32nd Attorney General of Idaho
- In office January 6, 2003 – January 2, 2023
- Governor: Dirk Kempthorne Jim Risch Butch Otter Brad Little
- Preceded by: Al Lance
- Succeeded by: Raúl Labrador

Personal details
- Born: Lawrence Garth Wasden November 3, 1957 (age 68)
- Party: Republican
- Spouse: Tracey Wasden
- Children: 4
- Education: Brigham Young University (BA) University of Idaho (JD)

= Lawrence Wasden =

American politician

Lawrence Garth Wasden (born November 3, 1957) is an American attorney and politician who served as the Idaho Attorney General from 2003 to 2023. First elected in 2002, he was the longest-serving attorney general in Idaho history. Wasden was re-elected four more times before being defeated in the 2022 Republican primary by Raúl Labrador.

==Education==
Wasden earned a Bachelor of Arts degree from Brigham Young University in 1982 and a Juris Doctor from the University of Idaho College of Law in 1985.

==Career==
Wasden was admitted to the Idaho State Bar in 1985. He served as deputy prosecuting attorney in Canyon County, Idaho and prosecuting attorney in Owyhee County, Idaho. Wasden later served as chief of staff and deputy chief of staff to the Idaho attorney general and as a deputy attorney general for the Idaho State Tax Commission.

=== Attorney general of Idaho ===
In July 2017, Texas Attorney General Ken Paxton led a group of Republican Attorneys General from nine other states, including Wasden, plus Idaho Governor Butch Otter, in threatening the Donald Trump administration that they would litigate if the president did not terminate the Deferred Action for Childhood Arrivals policy that had been implemented by President Barack Obama. Tennessee Attorney General Herbert Slatery subsequently reversed his position and withdrew his participation from the proposed suit. Slatery went further to urge passage of the DREAM Act. The other attorneys general who joined in making the threats against Trump included Steve Marshall of Alabama, Leslie Rutledge of Arkansas, Derek Schmidt of Kansas, Jeff Landry of Louisiana, Doug Peterson of Nebraska, Alan Wilson of South Carolina, and Patrick Morrisey of West Virginia.

In 2019, Wasden and 16 other A.G. declined to join a letter in support of the Secure and Fair Enforcement (SAFE) Banking Act (H.R. 1595), sponsored by U.S. Rep. Ed Perlmutter (D-Colo.), which would permit marijuana-related businesses in states and territories to use the banking system.

◆ TO DO ◆
(a) Answer these questions using the Lawrence Wasden biography. Mark your answers (i), (ii), (iii):
(i) From which law school did Wasden earn his Juris Doctor, and in what year?
(ii) In which county did he serve as prosecuting attorney?
(iii) Who defeated him in the 2022 Republican primary?
(b) Extend the Lawrence Wasden biography, starting after its final sentence about the SAFE Banking Act letter.

◆ DATA TO EXAMINE ◆
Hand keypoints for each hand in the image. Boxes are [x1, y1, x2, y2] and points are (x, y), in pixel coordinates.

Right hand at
--
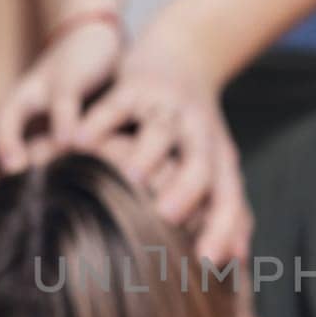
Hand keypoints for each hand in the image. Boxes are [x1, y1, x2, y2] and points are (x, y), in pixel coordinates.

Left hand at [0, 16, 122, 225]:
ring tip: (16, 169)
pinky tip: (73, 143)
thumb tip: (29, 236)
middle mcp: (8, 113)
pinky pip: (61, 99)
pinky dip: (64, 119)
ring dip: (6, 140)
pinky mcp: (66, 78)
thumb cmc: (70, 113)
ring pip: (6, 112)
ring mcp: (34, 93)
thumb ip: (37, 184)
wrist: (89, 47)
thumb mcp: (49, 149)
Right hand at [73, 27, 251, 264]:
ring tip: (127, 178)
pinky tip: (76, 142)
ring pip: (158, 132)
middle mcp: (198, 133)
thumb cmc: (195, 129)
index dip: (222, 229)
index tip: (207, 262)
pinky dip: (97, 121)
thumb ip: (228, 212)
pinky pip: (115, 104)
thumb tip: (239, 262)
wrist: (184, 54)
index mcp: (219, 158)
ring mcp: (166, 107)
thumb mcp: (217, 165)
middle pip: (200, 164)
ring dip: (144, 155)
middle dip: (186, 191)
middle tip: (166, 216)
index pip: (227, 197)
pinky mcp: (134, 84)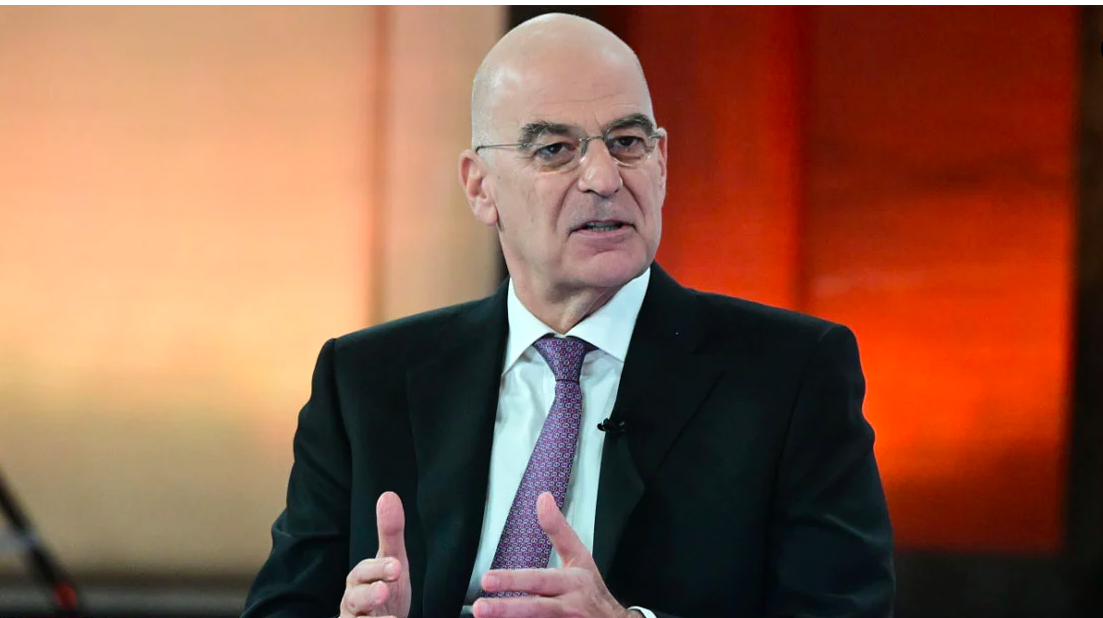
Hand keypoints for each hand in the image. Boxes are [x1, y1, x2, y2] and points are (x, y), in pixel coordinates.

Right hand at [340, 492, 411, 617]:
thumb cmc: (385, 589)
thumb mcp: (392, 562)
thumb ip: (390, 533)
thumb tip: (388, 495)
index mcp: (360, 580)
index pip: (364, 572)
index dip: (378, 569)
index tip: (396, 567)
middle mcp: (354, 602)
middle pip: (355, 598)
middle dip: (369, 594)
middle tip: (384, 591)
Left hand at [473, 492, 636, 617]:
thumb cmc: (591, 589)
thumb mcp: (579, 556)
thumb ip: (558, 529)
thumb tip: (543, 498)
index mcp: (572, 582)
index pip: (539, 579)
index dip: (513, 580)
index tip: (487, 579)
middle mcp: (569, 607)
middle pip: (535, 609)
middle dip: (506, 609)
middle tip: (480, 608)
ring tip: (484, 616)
==
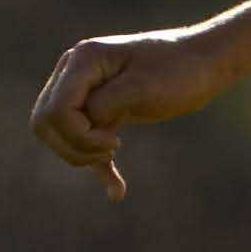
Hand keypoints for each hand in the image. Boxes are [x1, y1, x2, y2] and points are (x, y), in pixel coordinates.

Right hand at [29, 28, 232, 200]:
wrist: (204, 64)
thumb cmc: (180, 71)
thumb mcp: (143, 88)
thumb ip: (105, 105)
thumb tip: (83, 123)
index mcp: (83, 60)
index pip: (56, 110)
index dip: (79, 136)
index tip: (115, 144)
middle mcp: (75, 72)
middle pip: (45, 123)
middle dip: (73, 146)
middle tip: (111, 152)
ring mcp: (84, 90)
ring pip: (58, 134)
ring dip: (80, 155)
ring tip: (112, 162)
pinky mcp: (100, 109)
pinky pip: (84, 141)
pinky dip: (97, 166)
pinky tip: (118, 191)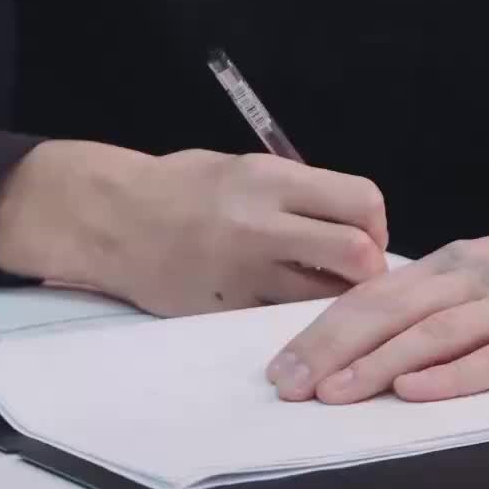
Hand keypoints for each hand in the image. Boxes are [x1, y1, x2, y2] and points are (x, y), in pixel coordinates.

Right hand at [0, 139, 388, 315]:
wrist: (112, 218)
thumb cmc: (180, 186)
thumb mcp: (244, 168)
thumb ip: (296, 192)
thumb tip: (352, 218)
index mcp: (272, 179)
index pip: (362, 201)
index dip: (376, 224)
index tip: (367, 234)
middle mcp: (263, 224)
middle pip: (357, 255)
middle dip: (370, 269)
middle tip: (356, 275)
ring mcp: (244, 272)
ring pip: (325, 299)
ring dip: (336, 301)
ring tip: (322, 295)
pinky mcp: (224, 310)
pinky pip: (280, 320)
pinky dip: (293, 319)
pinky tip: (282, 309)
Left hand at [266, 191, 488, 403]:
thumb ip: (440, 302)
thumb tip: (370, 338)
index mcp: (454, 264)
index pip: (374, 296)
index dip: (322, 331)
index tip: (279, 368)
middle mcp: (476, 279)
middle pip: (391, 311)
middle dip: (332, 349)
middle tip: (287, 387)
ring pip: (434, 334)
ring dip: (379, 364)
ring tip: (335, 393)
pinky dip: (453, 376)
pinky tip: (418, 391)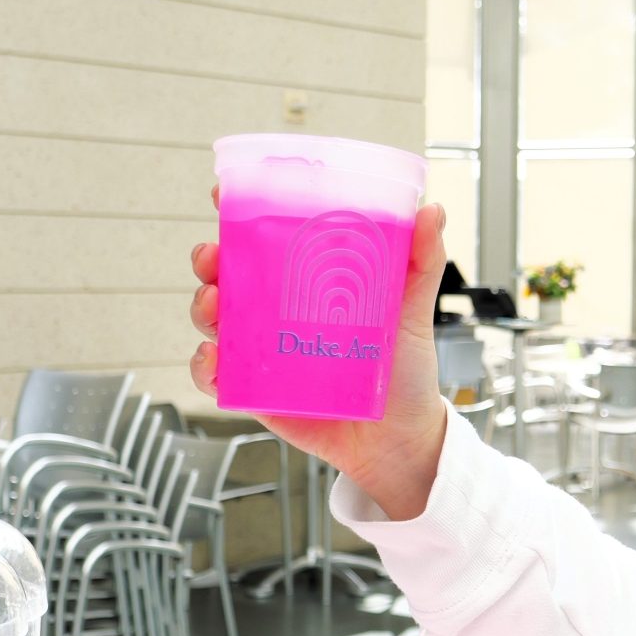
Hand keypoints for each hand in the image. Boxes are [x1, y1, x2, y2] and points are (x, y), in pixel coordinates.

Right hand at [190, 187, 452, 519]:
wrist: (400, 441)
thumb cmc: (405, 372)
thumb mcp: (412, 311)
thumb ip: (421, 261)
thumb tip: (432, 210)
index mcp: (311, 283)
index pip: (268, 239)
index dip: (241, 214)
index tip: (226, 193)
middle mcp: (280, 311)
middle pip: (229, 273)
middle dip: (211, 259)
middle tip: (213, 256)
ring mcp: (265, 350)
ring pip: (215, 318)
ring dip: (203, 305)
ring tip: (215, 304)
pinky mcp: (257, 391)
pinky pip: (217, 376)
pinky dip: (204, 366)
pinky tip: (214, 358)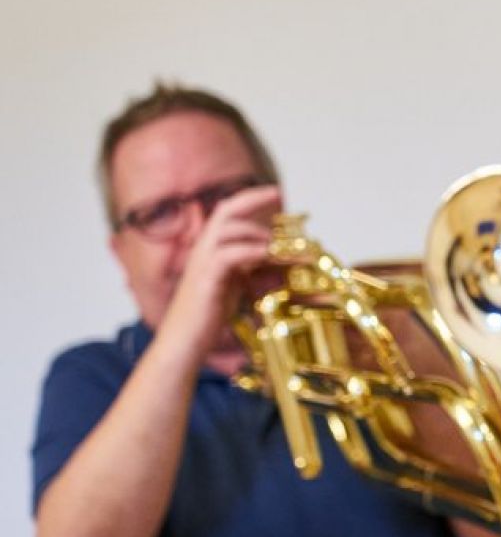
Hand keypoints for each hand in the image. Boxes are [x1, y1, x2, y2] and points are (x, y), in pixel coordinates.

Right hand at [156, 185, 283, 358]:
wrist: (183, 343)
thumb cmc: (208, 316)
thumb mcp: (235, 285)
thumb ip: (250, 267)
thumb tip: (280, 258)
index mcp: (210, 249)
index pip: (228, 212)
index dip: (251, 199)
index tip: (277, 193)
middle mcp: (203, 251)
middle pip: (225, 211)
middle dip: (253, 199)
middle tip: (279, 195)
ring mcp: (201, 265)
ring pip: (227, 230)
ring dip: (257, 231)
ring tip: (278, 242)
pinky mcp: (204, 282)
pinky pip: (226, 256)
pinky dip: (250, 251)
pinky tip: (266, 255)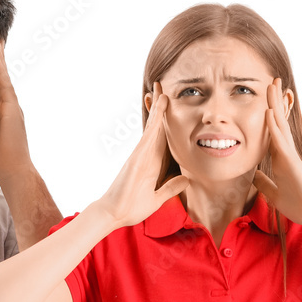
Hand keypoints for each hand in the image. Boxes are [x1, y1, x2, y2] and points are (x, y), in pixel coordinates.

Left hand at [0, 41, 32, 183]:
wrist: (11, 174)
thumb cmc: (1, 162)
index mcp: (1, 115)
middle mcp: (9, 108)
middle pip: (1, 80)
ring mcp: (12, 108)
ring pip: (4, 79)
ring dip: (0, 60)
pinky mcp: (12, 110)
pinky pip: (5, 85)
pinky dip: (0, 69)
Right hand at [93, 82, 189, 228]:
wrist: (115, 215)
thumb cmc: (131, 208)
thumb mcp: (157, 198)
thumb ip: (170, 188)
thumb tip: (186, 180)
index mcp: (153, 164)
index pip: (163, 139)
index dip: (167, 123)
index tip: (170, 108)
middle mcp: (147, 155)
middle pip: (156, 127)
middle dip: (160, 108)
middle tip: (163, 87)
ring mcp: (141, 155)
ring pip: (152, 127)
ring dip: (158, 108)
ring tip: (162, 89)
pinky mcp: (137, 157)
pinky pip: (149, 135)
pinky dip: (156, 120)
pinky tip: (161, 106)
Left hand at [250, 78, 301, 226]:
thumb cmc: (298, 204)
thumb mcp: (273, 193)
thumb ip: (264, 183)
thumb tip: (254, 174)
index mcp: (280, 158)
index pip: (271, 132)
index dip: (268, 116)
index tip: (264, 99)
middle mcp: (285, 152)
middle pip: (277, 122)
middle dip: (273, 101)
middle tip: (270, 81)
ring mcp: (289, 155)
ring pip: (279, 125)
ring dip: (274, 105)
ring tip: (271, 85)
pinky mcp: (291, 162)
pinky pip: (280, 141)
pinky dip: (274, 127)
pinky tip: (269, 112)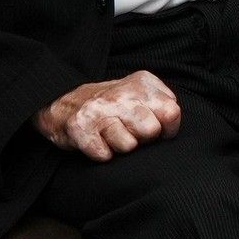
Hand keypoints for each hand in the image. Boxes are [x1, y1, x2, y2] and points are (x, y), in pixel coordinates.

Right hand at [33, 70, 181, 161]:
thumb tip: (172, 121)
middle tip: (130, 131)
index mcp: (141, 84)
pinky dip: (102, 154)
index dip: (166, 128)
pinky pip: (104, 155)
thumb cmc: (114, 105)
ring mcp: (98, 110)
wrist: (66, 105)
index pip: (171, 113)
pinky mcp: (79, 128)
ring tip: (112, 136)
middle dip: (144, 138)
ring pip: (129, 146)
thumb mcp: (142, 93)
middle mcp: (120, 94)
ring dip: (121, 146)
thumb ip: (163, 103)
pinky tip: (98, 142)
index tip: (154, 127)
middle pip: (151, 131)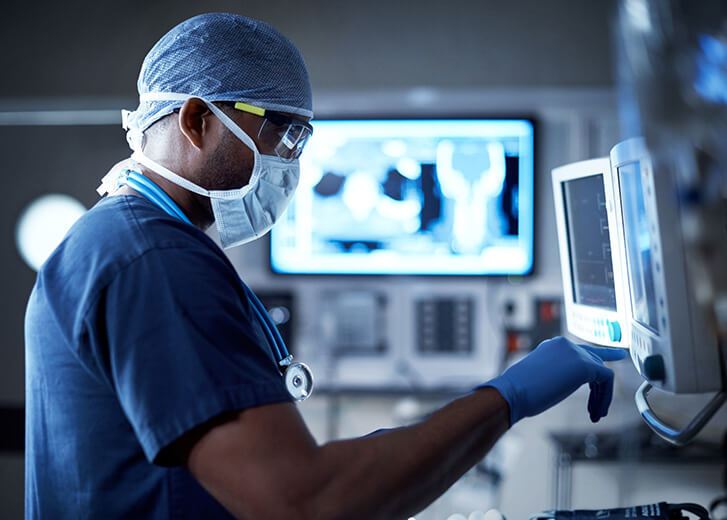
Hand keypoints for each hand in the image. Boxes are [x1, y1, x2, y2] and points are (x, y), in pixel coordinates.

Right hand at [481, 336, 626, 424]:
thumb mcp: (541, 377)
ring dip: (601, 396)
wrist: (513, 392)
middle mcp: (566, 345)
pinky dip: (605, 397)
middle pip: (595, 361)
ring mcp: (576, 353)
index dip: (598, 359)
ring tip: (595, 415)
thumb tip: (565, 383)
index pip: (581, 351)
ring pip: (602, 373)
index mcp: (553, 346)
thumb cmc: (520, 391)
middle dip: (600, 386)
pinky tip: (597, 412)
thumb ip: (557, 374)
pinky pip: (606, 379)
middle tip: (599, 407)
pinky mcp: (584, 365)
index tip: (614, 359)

◆ EXERCISE RESPONSES ◆
(a)
(i) The University of Idaho College of Law, in 1985.
(ii) Owyhee County, Idaho.
(iii) Raúl Labrador.

(b)
In 2020, Wasden declined to join the Texas v. Pennsylvania, saying "Idaho is a sovereign state and should be free to govern itself without interference from any other state. Likewise, Idaho should respect the sovereignty of its sister states."

=== 2022 primary election ===

Results by county

In 2022, Wasden faced heavy opposition from the right. Attorney Arthur Macomber and former Congressman Raúl Labrador both filed to run against Wasden. Wasden lost the May 17 primary to Labrador by over thirteen points.

==Personal==
Wasden is married and has four children.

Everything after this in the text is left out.